No que se refere ao método, Pereira dos Santos comenta que não há um método específico para a adaptação de uma obra literária para o cinema:

Nem sei como seria isso. Não tem nenhum método para fazer uma adaptação. Mas o princípio de fazer um filme é que se encontre um equivalente, não da linguagem, mas do que a linguagem escrita provocou no leitor, o que vai fazer com que a linguagem do cinema provoque no espectador o mesmo sentimento, o mesmo pensamento, esse é o princípio da adaptação. (SANTOS apud DAVI, 2007, p. 162).

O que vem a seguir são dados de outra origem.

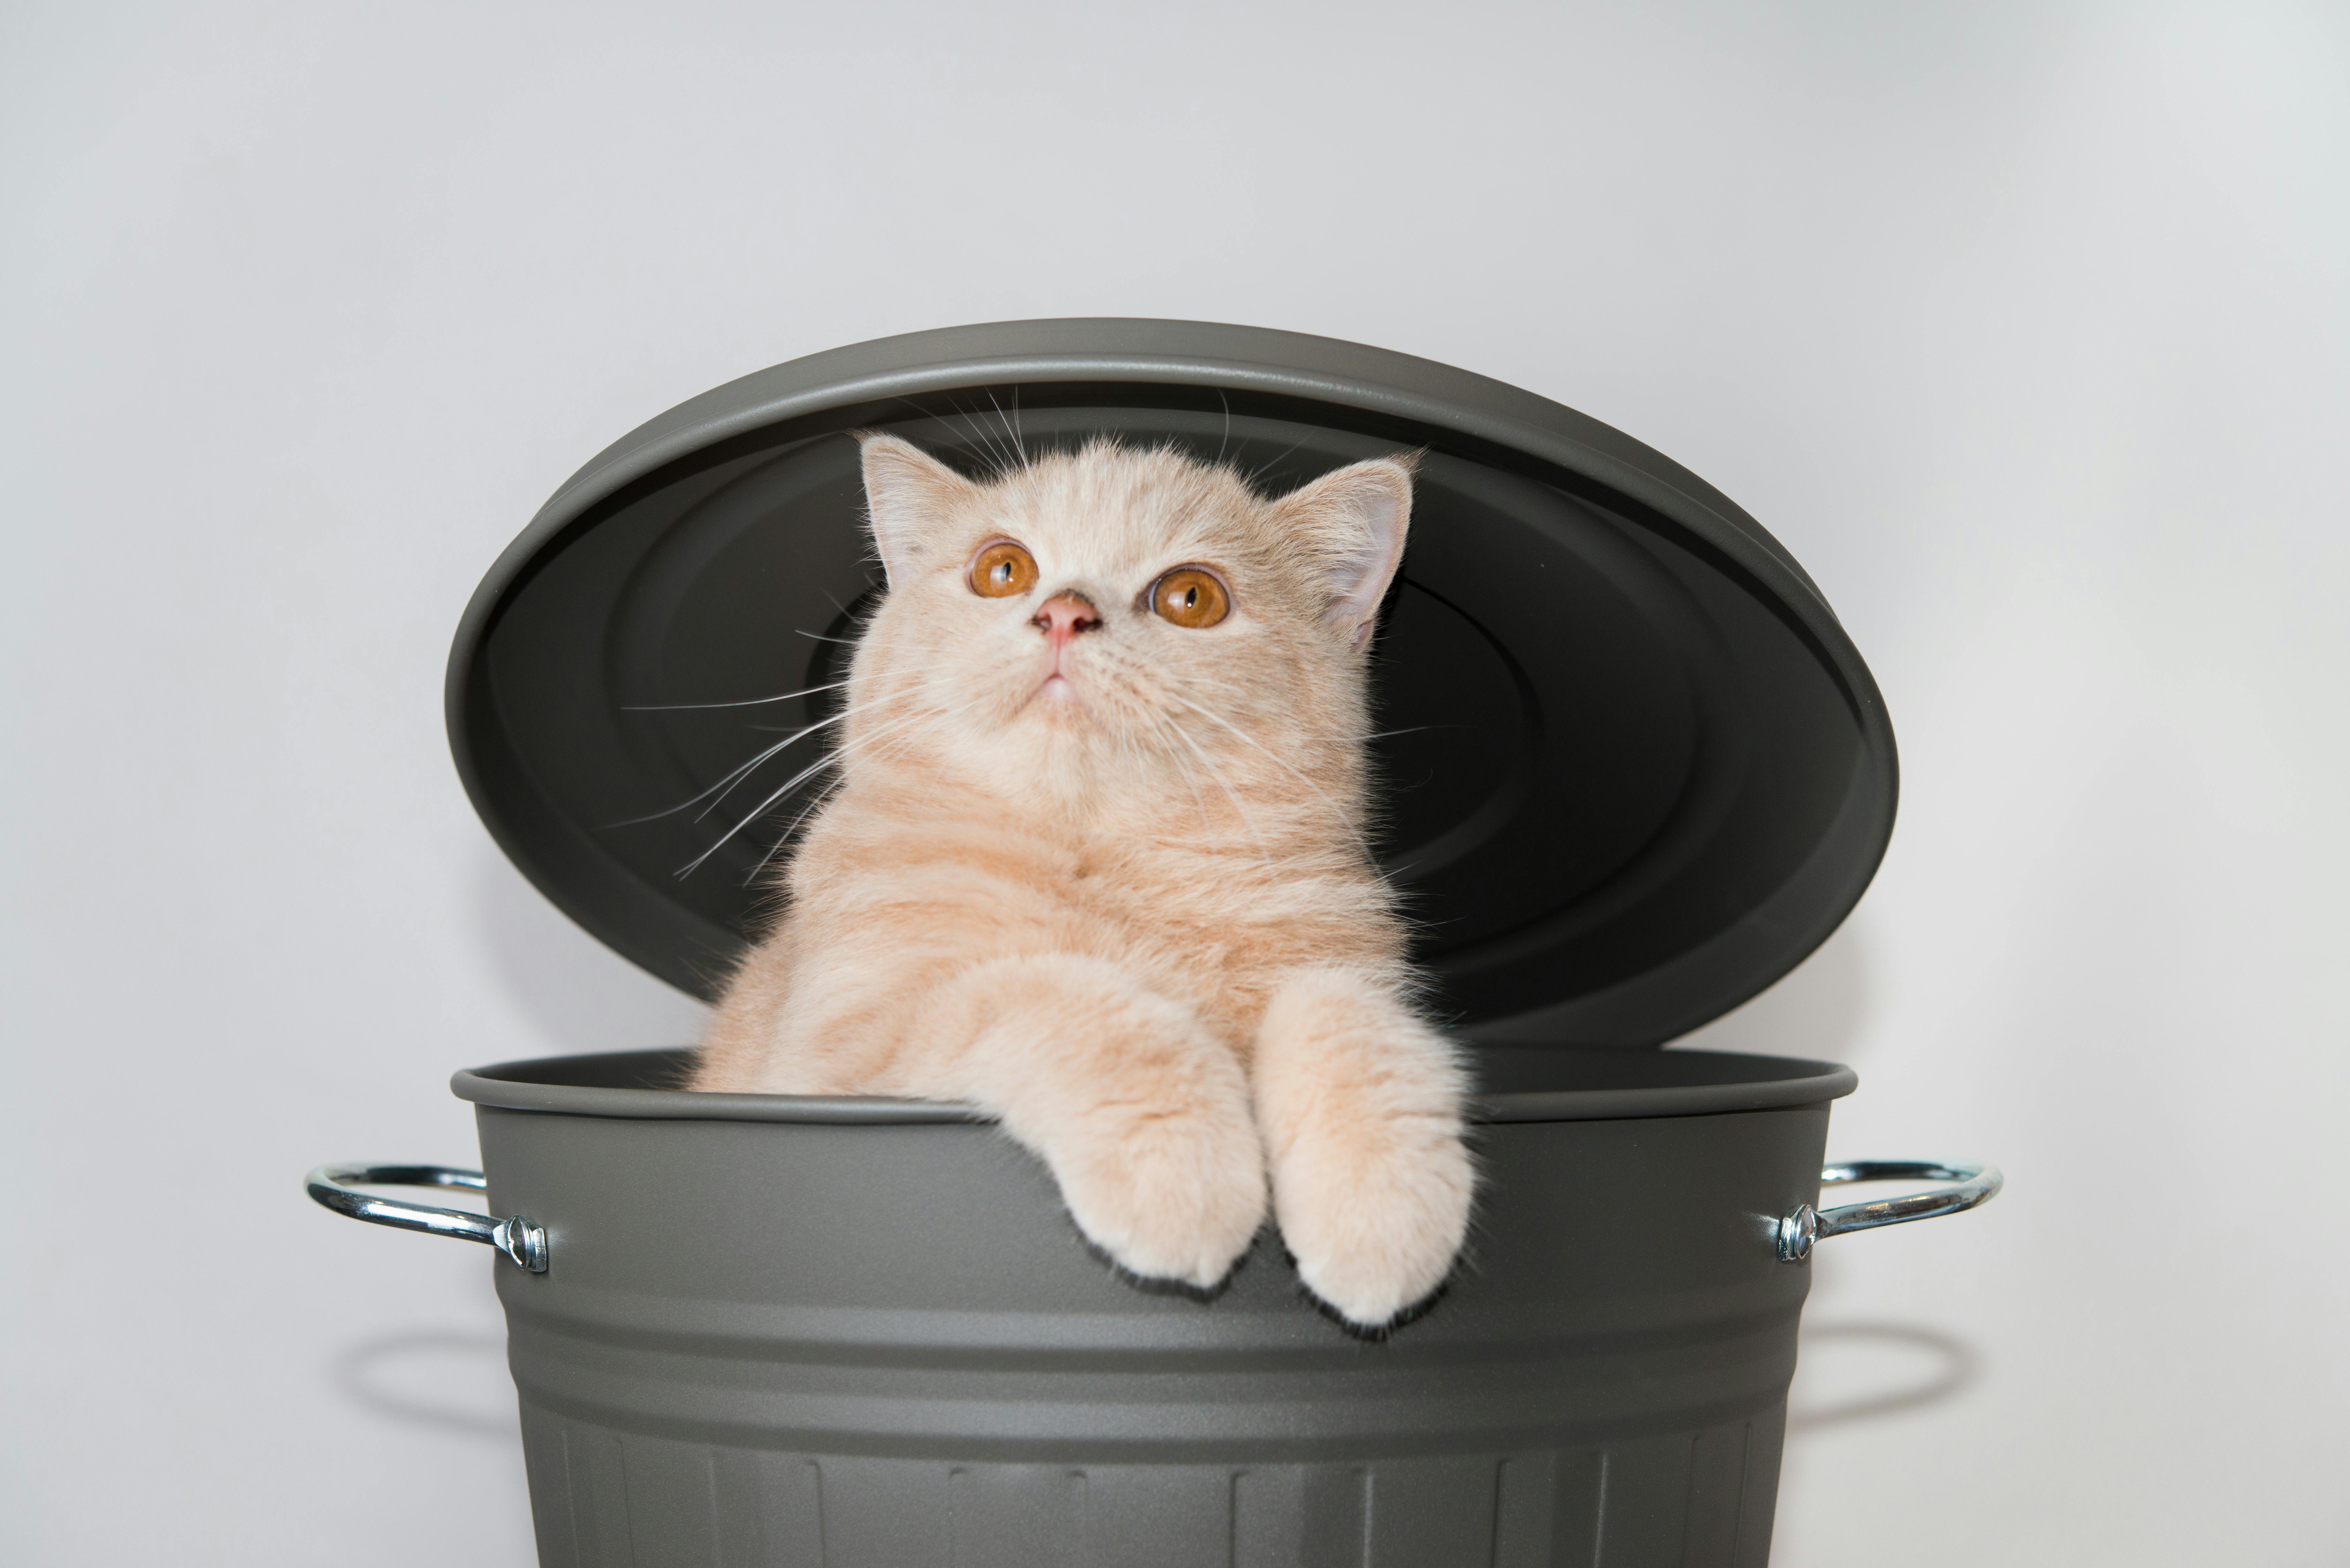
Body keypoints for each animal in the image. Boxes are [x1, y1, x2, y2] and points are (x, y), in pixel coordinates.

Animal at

Já no texto Literatura e cinema (2007), de José Domingos de Brito, há um depoimento de Pereira do Santos que fora publicado no texto “Cineastas latino-americanos - entrevistas e

filmes” (São Paulo: Estação da Liberdade, 1997), organizado por Maria do Rosário Caetano. Brito seleciona um fragmento que nos interessa. Ei-lo:

Eu como cineasta que não viveu os episódios de 1935/1936, senti-me livre para, baseado no livro, construir uma metáfora sobre a prisão. Em Memórias do cárcere (filme), só Graciliano, dona Heloísa, Sobral Pinto, Luis Carlos Prestes, Olga Benário – personagens históricos naquele tempo – têm seus próprios nomes. Os outros são fictícios. Ninguém deve ver meu filme como documentário da época. Inclusive, dona Beatriz Bandeira gostou muito do resultado geral e ressaltou seu caráter ficcional. (SANTOS apud BRITO, 2007, p. 128).

Notamos que o diálogo intertexutal permite a recriação e a reelaboração de outra produção artística. Carvalhal preconiza que a “[...] intertextualidade nos permite entender que ler um texto é lançá-lo num espaço interdiscursivo e na relação de vários códigos, que são constituídos pelo ‘diálogo entre textos e leitura’” (CARVALHAL, 2003, p.77, grifo do autor). Assim, uma obra de arte traz outras vozes em seu interior, apropriando-se de outros textos e estabelecendo uma relação dialógica.